# Clogged PEX pipe??? BAFFLED...



## TheEplumber (Jul 20, 2010)

Three thoughts-
Obstruction such as a wood chip
Frozen line
Bad valve at the manifold

Blowing air through the line won't hurt it either. I'd blow from the sink to the disconnected line at the manifold


----------



## Alan (Apr 12, 2006)

Or a small pebble...

Our last big project that we did, I was doing some final securing of the lines and getting ready to turn on the water, and lucky for me I noticed a pebble in the line right where I was going to secure it. I remember pulling that piece of pipe out of the bag in that room, and it was a brand new bag. A gift from the factory I suppose. :laughing:


----------



## SeniorSitizen (Sep 10, 2012)

The insulation was installed on the wrong side of the water lines.


----------



## jeffnc (Apr 1, 2011)

I would turn off the main water, cut the 3/4" manifold source pipe, open the valve on that line, and blow air backwards from the kitchen end. That covers a clog in the manifold. Or you could try cutting the kitchen source pipe at the manifold first and blow back through that.


----------



## mikegp (Jul 17, 2011)

Is that an exterior wall? What have your outside temps been like the last few days? Did you properly insulate the wall? 

I'd guess frozen pipe, but we need more info.


----------



## Ghostmaker (Mar 2, 2013)

My money is its frozen. Never run water in outside walls is a good rule of thumb to follow. Unless you live in tropical states.


----------



## mikegp (Jul 17, 2011)

On the bright side, pex is less likely to rupture from freezing. So when it thaws you may not have a small river in your house. Though it is more likely to leak in general.


----------



## gbwillner (Dec 14, 2008)

mikegp said:


> Is that an exterior wall?

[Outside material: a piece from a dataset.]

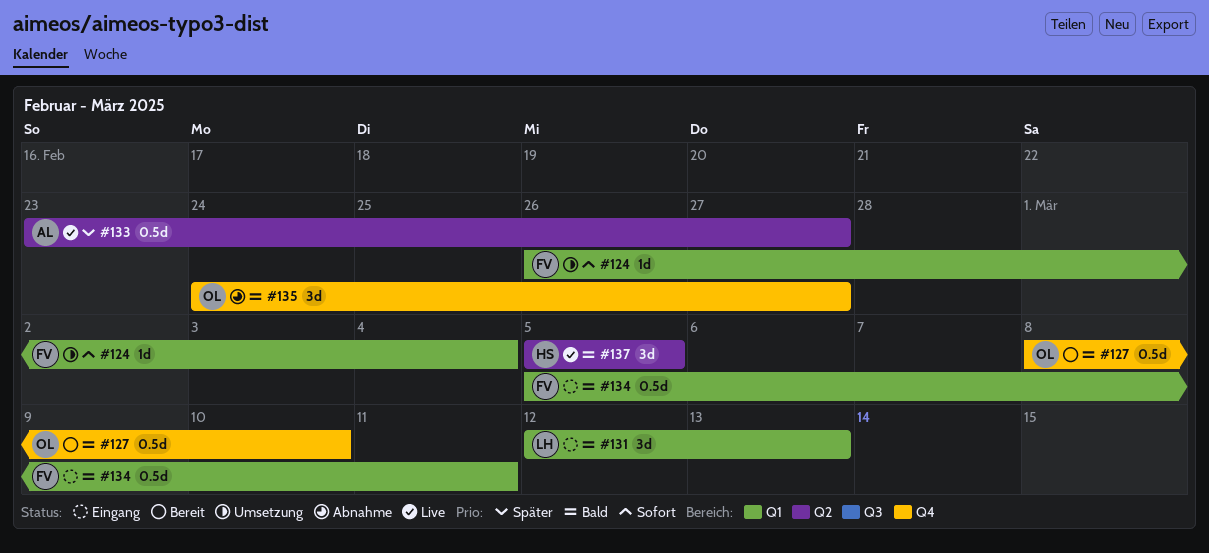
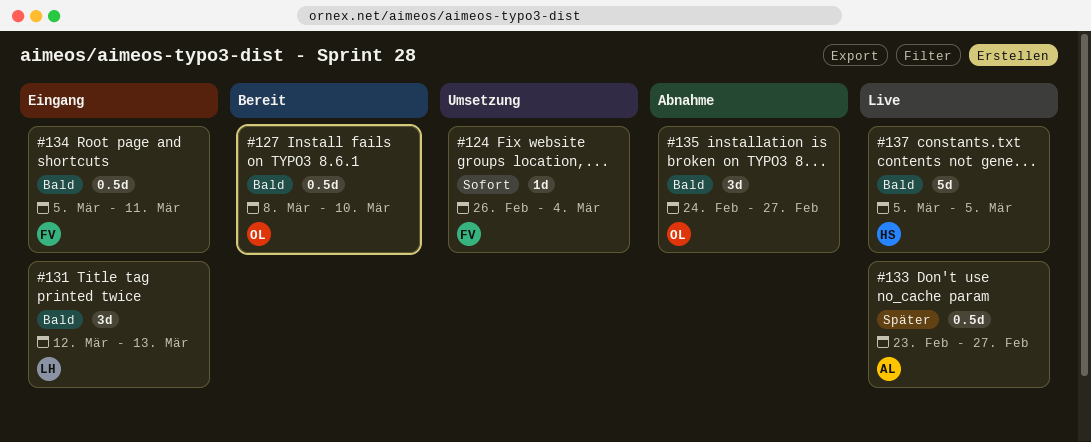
#137, estimate: 3d -> 5d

What have your outside temps been like the last few days? Did you properly insulate the wall?
> 
> I'd guess frozen pipe, but we need more info.


Thanks for all the help everyone. The insulation in general is behind the pipes, but there were areas where that was not possible. That is the exterior wall- this is a 105 year-old house that previously had no insulation.


adult image

Right at the "T" it appears that the pipe is behind the insulation, so it is possible that it is freezing since I am in St. Louis and we've had record lows for the last few weeks. It's been below 15 degrees since the water stopped flowing. Frankly, I never thought about this since previous to this remodel there was NO insulation at all and the lines never froze. But the insulation is a 2-way street, meaning it's warmer on this side of it and colder on the other side of it than before- and the freezing theory now seems to make the most sense.

I guess I should wait until it warms up again before doing anything. It is suppose to warm up starting tomorrow, and if it starts to flow, problem solved. I may consider cutting out the drywall and moving the pipe in front of the insulation. If it doesn't start flowing... I will start cutting pipe and blowing air!

Thanks. This is what it looks like now, BTW.....


screen shot on windows


----------



## gbwillner (Dec 14, 2008)

OK, Problem resolved.

Thanks again to everyone for their helpful suggestions. 

I went under the pipe, where I had some limited access in a closet in the finished basement, and simply turned on a hair dryer with the faucet open. A slow trickle started, and within a few minutes the water was freely flowing (with some initial ugly ice-banging noises).

Kudos to the DIY gang!


----------



## jeffnc (Apr 1, 2011)

You're right - insulation is a 2-way street. You were paying a lot to keep those pipes warm before.

Beautiful new kitchen though.


----------